Across all countries and ‘prevalent in every age group, background, and political preference,’ 68 per cent of respondents said that social media was where fake news was most widespread.

Disinformation was overwhelmingly viewed as a concrete threat, with 85 per cent saying they worried about its impacts, while 67 per cent felt the same way about hate speech.

Expressing concern over the situation, the United Nations has stressed the dire need for effective regulation to control the dissemination of disinformation.

‘People are very concerned about this,’ said Mathieu Gallard of Ipsos, the pollster commissioned by the UN to conduct the survey. ‘They are especially worried during elections – and they want all actors to fight it.’

To put an end to this ‘scourge,’ the organisation has just unveiled a new action plan, which is the result of an extensive worldwide consultation process and which outlines seven fundamental principles that it asserts must be respected as well as the ‘measures which must be implemented by all stakeholders: governments, regulatory authorities, civil society and the platforms themselves.’

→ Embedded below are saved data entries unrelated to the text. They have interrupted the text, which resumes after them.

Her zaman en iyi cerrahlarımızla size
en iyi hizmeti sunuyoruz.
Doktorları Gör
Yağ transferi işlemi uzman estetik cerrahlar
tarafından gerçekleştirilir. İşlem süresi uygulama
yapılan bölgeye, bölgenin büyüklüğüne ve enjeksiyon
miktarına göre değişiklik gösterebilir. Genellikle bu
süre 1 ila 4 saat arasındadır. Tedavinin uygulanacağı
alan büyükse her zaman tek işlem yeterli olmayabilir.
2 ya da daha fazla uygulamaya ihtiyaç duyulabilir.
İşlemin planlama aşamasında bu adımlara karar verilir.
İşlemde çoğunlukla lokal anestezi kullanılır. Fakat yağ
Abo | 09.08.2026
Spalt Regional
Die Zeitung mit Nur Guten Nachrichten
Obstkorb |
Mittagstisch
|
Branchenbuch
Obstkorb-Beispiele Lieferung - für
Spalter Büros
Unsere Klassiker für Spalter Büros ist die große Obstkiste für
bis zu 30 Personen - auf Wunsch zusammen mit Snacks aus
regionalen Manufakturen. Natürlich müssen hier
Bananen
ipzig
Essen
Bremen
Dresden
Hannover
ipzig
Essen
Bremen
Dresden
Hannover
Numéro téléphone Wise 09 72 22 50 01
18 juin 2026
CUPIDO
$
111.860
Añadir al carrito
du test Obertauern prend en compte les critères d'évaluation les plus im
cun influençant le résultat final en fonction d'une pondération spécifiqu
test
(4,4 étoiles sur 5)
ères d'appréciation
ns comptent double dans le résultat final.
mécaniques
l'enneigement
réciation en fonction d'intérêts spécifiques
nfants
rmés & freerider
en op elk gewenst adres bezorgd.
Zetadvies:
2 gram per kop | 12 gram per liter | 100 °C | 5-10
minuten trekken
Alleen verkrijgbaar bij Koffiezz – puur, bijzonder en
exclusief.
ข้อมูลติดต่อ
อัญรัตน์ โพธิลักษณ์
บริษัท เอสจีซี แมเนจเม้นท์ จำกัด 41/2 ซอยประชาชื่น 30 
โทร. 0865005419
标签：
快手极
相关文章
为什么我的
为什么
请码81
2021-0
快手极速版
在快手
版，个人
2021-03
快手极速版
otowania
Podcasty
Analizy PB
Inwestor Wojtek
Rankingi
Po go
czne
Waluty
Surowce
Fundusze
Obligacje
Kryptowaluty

The guidelines include establishing independent and well-resourced public regulators everywhere that work closely together as part of a wider network to prevent digital organisations from taking advantage of national regulatory differences; moderating content effectively, with accountability (regarding algorithms geared towards maximising engagement at the cost of reliable information) and at scale in all regions and in all languages; and risk assessments, content flagging, and greater transparency around political advertising during elections and crises such as armed conflicts and disasters.

This, says Guilherme Canela de Souza Godoi, UNESCO’s chief of section for freedom of expression, represents ‘a strong blueprint based on a human rights approach, designed to inform and inspire governments and regulators’ which he explains should be ‘the compass for all decision-making at every stage and by every stakeholder.’